Sherri Bell: When I arrived here 2 1/2 years ago, the board made it clear that they wanted a new strategic plan. So I spoke with our institutional research department and some of my VPs about wanting to make sure that we had lots of voices and lots of opportunity for faculty, students and staff to engage in the new strategic plan. We have two campuses with over 1,000 employees and almost 20,000 students. To engage everyone can be pretty complicated, so I pitched the idea of using Thoughtexchange to start our process.

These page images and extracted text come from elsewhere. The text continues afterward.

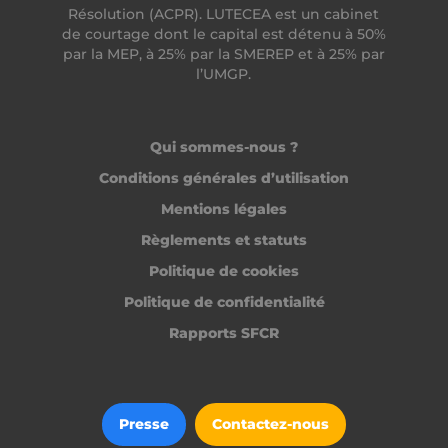
Résolution (ACPR). LUTECEA est un cabinet
de courtage dont le capital est détenu à 50%
par la MEP, à 25% par la SMEREP et à 25% par
l’UMGP.
Qui sommes-nous ?
Conditions générales d’utilisation
Mentions légales
Règlements et statuts
Politique de cookies
Politique de confidentialité
Rapports SFCR
Presse
Contactez-nous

We created some questions that we could send out to our community, and we worked a fair bit of time on those questions. For the first round, 375 faculty and staff participated, with over 1,000 thoughts contributed. The people who took part enjoyed the process, too, because it was like having a room full of people putting their ideas up and then going around with little sticky notes and putting 40,000 stars beside the thoughts on posters. The most exciting part was that they could star other people’s ideas, and they could also see their own ideas being reflected and starred as well. We collected the information from Thoughtexchange and created a first draft of our goal areas. We then sent the draft to the college community and did some face-to-face sessions. During those sessions, people were looking at the draft and giving very specific feedback from their perspective. That led to our second draft, which went to our board of governors, then out to the college community again, then back to our senior leadership council. Then we created a third and final draft.
During that process we were able to tweak things, and the faculty, staff and students could see how transparent the process was. That was key to them, because this is a very engaged community with a very positive culture, and people want to see themselves reflected in the strategic plan. In our next engagement we reached out to our community to gather feedback for updating our campus plan.
After trying a few other options to acquire feedback around updating our facilities, we decided to use Thoughtexchange again. We went back out to our college community with three open-ended questions. The answers to these questions gave us a lot of information that we could cluster because the responses were so varied and broad. In this process we really wanted to hear from the community and impart what was most important to staff and students.
By collecting that information, we wanted to be able to tell the college community, “We listened to you, and this is how we’re going to structure the work of the decisions that are going to be made.” For the second round, the participation rate went up. And I believe it went up not because the topic was important, but because people trusted the process. People found it very easy, and there was an element of fun involved. Over half of our employees ended up participating, and that gave us a lot of data.
One of the conversations we’ve had is about where this all fits in with leadership. When you think of the processes that we all engage in to bring our community into the decisions that we make, it speaks to respect, as well as to valuing the views, thoughts and experience of the people who work here and learn here.